> **TASK GOAL**
Reproduce the following lines word for word, leaving the pictures out of your answer.

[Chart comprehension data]
● ● ●
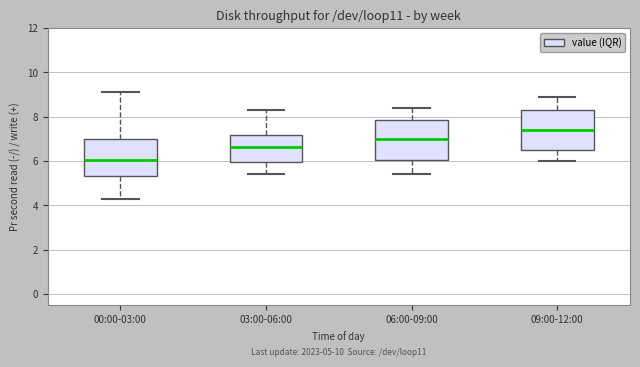

Which box has the lowest median line?

00:00-03:00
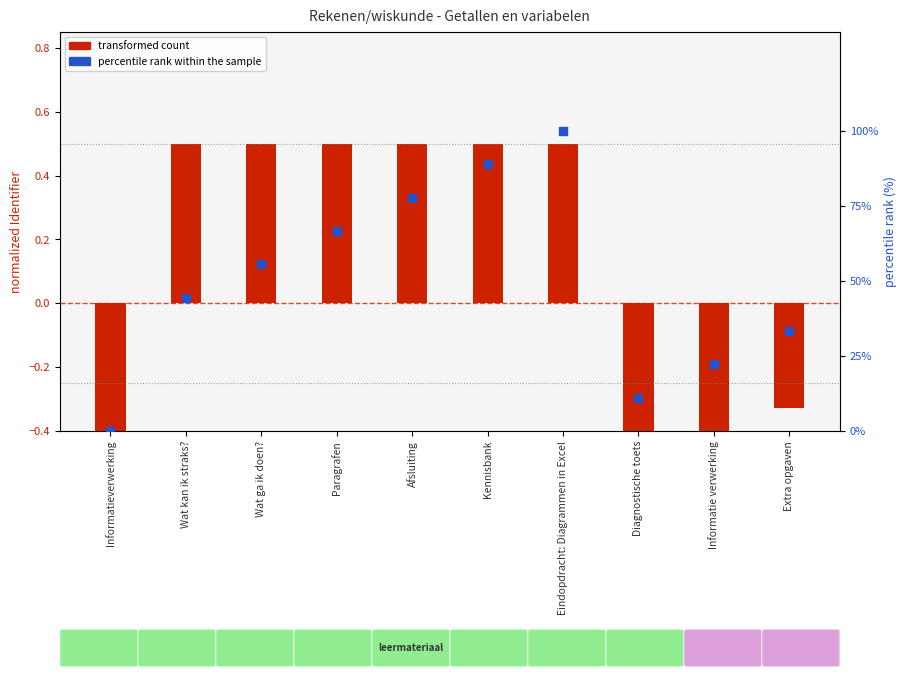

Which series reaches the maximum Y coordinate?

percentile rank within the sample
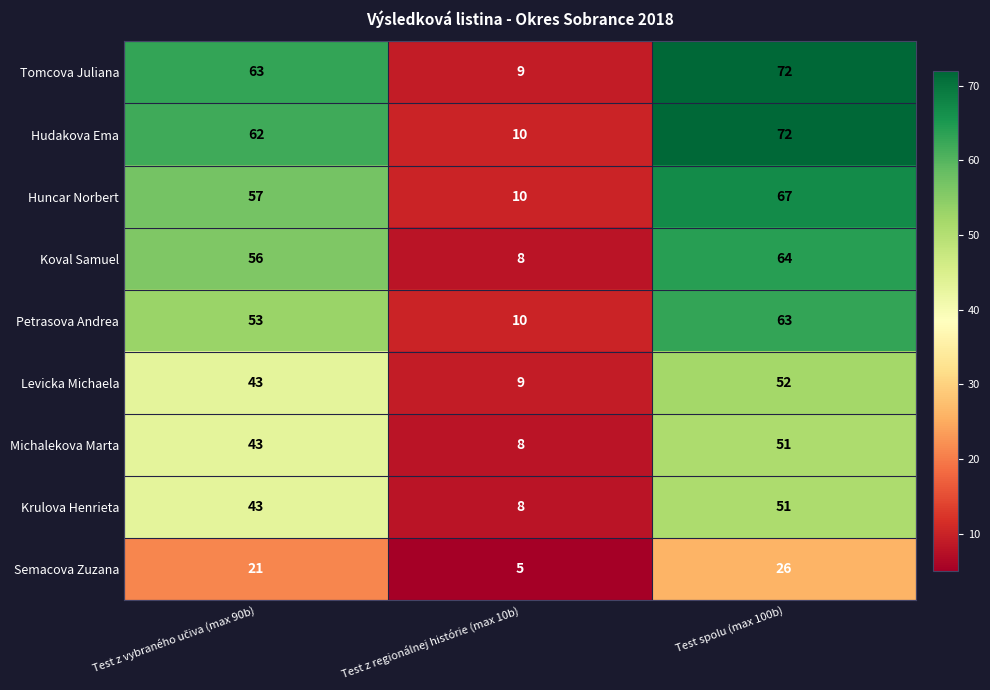

Count the Hudakova Ema values in the range 10 to 72.

3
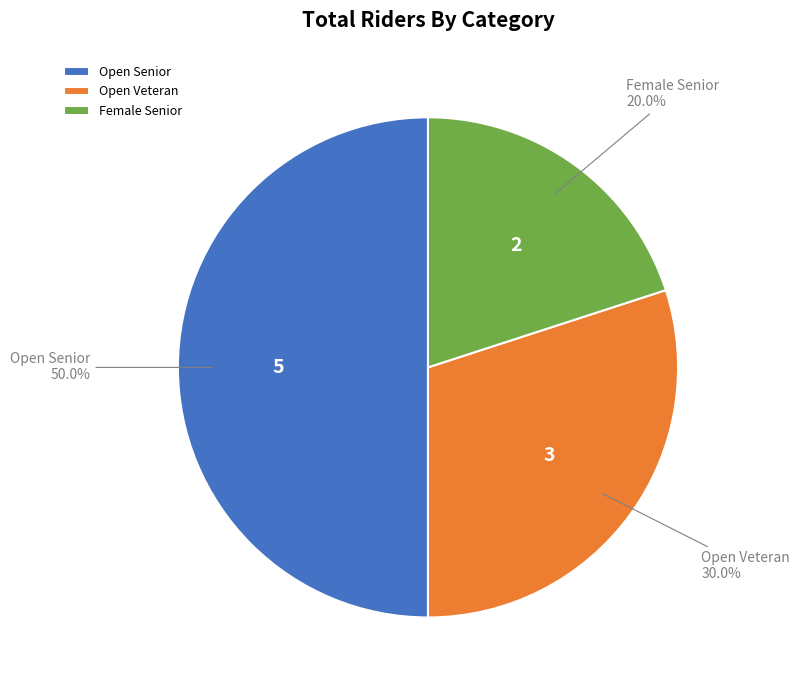

Combined, what portion of the pie is Open Senior and Female Senior?

70.0%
● ● ●
> **RESULT OF THIS TASK**
Which box has the lowest median line?

00:00-03:00

Which series reaches the maximum Y coordinate?

percentile rank within the sample

Count the Hudakova Ema values in the range 10 to 72.

3

Combined, what portion of the pie is Open Senior and Female Senior?

70.0%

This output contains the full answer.